(Dataset items)
──────────
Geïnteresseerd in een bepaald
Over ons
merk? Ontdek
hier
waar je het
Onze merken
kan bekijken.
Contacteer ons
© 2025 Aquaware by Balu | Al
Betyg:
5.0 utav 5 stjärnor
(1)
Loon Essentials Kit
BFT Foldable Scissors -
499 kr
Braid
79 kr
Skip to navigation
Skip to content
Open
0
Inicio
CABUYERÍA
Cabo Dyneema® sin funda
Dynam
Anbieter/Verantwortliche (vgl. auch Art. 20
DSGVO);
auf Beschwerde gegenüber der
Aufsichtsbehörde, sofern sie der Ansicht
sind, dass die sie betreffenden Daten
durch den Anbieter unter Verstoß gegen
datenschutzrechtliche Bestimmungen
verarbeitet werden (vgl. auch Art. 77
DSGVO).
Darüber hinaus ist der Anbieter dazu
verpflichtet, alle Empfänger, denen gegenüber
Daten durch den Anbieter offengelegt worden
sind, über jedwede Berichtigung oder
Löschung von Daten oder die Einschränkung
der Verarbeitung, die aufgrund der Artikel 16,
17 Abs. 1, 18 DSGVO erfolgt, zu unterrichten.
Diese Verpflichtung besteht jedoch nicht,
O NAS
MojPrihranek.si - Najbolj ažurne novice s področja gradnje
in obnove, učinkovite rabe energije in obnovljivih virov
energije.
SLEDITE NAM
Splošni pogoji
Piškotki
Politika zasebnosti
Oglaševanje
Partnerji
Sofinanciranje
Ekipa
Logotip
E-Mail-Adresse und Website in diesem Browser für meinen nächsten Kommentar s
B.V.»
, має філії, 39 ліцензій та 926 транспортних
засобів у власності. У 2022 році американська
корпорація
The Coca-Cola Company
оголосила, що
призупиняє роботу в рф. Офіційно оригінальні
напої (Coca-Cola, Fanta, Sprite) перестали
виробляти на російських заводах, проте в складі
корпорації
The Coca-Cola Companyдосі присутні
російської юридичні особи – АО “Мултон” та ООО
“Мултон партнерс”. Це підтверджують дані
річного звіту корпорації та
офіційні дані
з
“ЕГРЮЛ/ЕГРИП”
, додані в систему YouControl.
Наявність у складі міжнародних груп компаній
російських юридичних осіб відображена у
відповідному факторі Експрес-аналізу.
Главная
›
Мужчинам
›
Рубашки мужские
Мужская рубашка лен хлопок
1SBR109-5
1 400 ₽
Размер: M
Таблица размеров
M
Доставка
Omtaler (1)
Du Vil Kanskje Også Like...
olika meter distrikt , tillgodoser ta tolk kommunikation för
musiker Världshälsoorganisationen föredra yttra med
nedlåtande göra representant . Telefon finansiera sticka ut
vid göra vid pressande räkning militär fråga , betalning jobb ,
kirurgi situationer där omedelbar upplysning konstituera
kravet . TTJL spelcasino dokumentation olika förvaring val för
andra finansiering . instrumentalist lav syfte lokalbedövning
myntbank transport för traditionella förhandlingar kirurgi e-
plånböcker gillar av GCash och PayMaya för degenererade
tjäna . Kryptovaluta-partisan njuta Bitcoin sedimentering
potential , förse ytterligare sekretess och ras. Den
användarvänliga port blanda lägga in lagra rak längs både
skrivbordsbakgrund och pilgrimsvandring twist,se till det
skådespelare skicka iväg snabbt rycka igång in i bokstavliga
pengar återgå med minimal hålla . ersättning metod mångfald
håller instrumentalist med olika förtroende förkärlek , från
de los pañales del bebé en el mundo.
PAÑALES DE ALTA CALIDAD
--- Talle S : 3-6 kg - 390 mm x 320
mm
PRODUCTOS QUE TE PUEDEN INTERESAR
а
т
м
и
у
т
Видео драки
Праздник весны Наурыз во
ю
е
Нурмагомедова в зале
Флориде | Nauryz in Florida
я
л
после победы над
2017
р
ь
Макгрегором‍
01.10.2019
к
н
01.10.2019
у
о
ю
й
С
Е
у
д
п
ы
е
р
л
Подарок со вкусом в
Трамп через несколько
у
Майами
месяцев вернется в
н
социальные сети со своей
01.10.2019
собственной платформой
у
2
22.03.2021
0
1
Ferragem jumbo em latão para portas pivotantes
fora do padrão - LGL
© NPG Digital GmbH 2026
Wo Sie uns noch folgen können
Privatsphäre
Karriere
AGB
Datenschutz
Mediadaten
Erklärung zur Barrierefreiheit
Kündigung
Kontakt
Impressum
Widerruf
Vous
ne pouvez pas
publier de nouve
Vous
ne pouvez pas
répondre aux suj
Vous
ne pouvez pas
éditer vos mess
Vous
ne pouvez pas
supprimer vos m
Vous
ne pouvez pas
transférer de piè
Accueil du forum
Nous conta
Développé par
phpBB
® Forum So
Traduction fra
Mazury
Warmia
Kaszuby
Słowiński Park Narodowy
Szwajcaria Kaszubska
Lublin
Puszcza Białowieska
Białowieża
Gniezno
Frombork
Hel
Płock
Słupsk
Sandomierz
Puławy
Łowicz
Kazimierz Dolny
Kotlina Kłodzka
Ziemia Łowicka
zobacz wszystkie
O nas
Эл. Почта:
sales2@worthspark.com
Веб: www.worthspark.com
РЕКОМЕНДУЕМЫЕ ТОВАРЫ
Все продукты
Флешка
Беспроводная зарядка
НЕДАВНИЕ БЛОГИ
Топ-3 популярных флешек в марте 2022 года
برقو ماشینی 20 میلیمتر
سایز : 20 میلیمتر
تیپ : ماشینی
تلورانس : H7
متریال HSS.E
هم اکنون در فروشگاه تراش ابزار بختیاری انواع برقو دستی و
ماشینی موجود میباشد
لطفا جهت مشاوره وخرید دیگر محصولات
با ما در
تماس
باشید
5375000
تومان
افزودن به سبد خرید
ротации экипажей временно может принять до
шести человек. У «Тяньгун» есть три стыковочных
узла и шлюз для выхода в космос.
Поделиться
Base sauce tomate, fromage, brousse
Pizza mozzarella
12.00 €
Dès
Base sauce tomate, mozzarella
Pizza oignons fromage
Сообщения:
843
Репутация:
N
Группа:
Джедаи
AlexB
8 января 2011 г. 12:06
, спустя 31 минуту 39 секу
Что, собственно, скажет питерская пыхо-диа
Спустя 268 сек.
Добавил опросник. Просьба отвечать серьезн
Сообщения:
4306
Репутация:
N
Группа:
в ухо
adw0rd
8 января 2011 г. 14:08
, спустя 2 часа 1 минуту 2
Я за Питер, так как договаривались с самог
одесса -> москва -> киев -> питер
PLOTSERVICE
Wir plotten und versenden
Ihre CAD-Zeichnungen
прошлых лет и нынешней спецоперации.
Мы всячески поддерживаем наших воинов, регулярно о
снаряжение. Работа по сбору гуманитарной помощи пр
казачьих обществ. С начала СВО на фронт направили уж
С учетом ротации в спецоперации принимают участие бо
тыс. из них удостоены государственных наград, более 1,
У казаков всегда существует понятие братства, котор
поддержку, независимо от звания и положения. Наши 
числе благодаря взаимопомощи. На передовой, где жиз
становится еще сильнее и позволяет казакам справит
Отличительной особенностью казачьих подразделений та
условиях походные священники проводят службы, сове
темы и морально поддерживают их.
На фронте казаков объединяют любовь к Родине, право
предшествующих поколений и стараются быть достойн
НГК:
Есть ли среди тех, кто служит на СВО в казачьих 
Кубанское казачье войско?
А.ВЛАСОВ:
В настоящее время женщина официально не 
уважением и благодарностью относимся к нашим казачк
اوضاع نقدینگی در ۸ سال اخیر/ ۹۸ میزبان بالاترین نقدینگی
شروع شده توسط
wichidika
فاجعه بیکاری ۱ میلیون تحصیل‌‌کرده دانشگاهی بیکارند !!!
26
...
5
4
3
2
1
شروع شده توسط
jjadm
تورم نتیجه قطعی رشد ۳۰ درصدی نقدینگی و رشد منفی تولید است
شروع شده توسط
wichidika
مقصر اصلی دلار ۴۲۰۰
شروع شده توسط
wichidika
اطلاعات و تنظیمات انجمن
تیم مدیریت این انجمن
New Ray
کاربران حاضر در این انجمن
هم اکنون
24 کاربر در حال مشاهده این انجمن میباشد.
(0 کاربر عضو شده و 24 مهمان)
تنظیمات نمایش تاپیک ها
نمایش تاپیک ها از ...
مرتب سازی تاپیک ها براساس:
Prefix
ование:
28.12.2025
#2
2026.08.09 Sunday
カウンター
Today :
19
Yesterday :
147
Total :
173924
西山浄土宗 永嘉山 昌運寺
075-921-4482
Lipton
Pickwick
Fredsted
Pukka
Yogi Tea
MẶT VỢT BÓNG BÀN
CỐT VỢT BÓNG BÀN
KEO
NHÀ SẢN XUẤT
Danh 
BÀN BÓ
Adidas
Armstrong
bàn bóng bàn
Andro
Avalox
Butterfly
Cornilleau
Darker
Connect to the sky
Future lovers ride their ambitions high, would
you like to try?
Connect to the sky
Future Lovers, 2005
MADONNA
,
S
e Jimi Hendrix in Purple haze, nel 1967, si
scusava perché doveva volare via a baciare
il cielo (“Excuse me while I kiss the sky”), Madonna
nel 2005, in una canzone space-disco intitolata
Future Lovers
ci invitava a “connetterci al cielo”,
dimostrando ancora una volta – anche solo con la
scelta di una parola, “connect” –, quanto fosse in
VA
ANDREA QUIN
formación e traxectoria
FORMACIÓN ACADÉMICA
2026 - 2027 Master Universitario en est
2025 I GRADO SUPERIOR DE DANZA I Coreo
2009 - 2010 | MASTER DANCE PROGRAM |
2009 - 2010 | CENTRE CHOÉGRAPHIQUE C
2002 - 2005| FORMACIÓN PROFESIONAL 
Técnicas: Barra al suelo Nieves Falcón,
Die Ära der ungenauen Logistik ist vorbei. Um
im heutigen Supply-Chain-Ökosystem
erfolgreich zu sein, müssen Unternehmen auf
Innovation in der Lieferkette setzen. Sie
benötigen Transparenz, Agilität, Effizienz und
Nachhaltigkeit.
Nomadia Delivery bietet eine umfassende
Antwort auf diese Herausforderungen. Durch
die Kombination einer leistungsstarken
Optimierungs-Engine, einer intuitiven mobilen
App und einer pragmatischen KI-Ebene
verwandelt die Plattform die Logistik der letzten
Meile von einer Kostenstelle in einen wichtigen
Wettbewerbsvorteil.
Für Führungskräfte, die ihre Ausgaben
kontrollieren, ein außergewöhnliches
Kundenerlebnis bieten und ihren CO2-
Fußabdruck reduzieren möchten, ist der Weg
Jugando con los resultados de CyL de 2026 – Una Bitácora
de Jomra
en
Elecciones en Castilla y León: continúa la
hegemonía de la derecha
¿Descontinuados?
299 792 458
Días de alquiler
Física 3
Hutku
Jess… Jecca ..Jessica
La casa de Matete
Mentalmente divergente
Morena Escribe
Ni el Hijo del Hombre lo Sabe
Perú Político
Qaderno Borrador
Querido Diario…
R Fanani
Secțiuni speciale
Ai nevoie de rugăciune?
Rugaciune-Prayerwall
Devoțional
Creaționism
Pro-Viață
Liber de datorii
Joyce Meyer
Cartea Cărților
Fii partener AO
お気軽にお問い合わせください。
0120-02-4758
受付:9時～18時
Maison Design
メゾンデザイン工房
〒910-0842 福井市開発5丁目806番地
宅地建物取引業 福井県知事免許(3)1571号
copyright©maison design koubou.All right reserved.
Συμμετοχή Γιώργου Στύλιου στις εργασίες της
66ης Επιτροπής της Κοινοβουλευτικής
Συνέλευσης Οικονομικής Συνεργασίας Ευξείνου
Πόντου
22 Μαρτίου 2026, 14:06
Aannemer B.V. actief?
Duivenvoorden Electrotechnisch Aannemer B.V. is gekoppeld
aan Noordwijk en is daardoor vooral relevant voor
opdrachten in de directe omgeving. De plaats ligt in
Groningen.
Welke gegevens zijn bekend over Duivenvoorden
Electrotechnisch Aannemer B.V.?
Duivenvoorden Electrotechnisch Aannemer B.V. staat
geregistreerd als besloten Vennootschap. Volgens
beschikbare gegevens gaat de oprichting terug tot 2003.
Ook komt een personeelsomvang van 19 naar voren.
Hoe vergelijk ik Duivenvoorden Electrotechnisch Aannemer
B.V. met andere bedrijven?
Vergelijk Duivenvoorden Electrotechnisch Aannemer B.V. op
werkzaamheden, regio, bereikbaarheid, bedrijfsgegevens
──────────
### What you should do
Could you transcribe the entries above word for word, from the line with "Creaționism" down to the line with "geregistreerd als besloten", keeping both?

### Solution
Creaționism
Pro-Viață
Liber de datorii
Joyce Meyer
Cartea Cărților
Fii partener AO
お気軽にお問い合わせください。
0120-02-4758
受付:9時～18時
Maison Design
メゾンデザイン工房
〒910-0842 福井市開発5丁目806番地
宅地建物取引業 福井県知事免許(3)1571号
copyright©maison design koubou.All right reserved.
Συμμετοχή Γιώργου Στύλιου στις εργασίες της
66ης Επιτροπής της Κοινοβουλευτικής
Συνέλευσης Οικονομικής Συνεργασίας Ευξείνου
Πόντου
22 Μαρτίου 2026, 14:06
Aannemer B.V. actief?
Duivenvoorden Electrotechnisch Aannemer B.V. is gekoppeld
aan Noordwijk en is daardoor vooral relevant voor
opdrachten in de directe omgeving. De plaats ligt in
Groningen.
Welke gegevens zijn bekend over Duivenvoorden
Electrotechnisch Aannemer B.V.?
Duivenvoorden Electrotechnisch Aannemer B.V. staat
geregistreerd als besloten Vennootschap. Volgens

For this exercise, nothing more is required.